The fact is, the amount of information processed by the brain is limited by how much information can be crammed through the senses, and the relevance – or signal-to-noise ratio – of what gets through. Sometimes we’re stuck sifting through a lot of noise for the signal we need, so we look for new ways to present it all that simplify the task.
The idea of opening up bigger pipes into the brain doesn’t make a whole lot of sense on the surface. “Upgrading the hardware” is a process that takes millennia. So what little attention has been paid to addressing the problem of increasing the volume of information that the brain can process at one time has become the art of designing the User Interface.

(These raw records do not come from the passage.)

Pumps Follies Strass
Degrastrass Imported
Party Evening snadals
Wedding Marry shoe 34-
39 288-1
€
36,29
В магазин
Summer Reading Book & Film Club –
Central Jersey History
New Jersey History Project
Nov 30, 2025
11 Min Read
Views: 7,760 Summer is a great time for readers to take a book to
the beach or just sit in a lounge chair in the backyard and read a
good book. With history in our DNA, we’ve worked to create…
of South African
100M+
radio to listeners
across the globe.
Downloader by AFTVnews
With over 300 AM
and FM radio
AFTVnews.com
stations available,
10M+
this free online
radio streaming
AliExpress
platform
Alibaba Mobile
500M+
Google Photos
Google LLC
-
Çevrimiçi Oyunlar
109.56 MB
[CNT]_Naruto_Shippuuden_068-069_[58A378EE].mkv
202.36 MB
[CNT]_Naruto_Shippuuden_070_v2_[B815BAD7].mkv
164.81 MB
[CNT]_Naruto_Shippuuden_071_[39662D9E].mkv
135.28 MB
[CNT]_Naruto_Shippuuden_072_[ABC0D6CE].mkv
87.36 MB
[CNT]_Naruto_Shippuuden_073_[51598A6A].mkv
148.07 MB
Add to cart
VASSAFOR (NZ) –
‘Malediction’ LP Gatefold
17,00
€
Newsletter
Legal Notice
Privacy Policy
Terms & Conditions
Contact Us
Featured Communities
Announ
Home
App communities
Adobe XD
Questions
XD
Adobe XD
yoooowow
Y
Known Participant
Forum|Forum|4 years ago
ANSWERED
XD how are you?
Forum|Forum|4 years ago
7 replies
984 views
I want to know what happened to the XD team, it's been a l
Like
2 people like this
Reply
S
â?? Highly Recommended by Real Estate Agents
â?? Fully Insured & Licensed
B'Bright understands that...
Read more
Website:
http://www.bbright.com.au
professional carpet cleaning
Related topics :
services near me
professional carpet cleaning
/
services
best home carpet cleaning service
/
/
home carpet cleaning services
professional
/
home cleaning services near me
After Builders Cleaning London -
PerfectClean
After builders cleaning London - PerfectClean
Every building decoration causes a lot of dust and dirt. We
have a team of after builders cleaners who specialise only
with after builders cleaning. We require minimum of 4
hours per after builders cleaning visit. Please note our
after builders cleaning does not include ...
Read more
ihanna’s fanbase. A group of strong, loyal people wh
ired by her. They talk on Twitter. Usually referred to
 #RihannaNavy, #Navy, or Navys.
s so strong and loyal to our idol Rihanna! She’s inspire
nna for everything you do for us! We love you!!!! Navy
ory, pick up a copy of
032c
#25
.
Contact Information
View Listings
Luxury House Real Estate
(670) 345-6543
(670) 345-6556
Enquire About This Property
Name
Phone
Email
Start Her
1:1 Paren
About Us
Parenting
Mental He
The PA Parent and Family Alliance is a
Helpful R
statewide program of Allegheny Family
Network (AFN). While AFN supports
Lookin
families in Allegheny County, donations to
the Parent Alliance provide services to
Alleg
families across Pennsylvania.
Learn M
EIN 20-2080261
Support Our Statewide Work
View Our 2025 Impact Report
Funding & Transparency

However, typically, today’s business applications tend not to use as much of our natural equipment as is available. Everything tends to get forced through the channels that process text and images. While these are important methods of delivering information, interpreting graphs is a relatively difficult task for the brain to engage in.
But there is a trick we can use. We can process more information in less time by using the brain’s abilities to filter information when it’s delivered in certain ways – specifically, animation and sound. The human brain is exceptionally good at detecting slight anomalies in movement and sound patterns: it helped us eat when we had to kill our own food.
It can take thousands of graphs to convey all of the information shown in 15 minutes worth of Netcosm animation, and most of those graphs would show nothing noteworthy. Instead of deciding how to tell interesting graphs from those that aren’t, however, we can instead present everything and defer to the natural abilities of the user’s attention mechanisms. It is easier to hone in on what is most interesting in such an animation than it is to sort through thousands of graphs.
By presenting, for example, metrics related to speed as an actual rate of moment, and metrics related to volume by scaling onscreen elements, we have a representation that greatly simplifies the work needed to identify and interpret the most important parts of the dataset.
Once “something interesting” is noticed, the full detail of the data can then be examined in whatever form the user prefers.
I really wish I could say that I began work on Netcosm with these principles in mind. Instead, it was, in the beginning, just something I enjoyed watching. But only after realizing that I was becoming acutely aware of the performance of our internal network as a result of developing Netcosm did I begin to believe in its value as a serious tool.
I could watch was going on while sitting idly in my chair, even when primarily engaged in something else. And when an atypical event did begin to unfold, it was immediately apparent. Whether I was watching attentively, talking to someone, or alt-tabbed in another application, the visual and auditory cues immediately grabbed my attention and let it go when things went back to normal — which, as someone researching methods of getting the most important parts of very large datasets examined and understood, was exactly what I hoped would happen.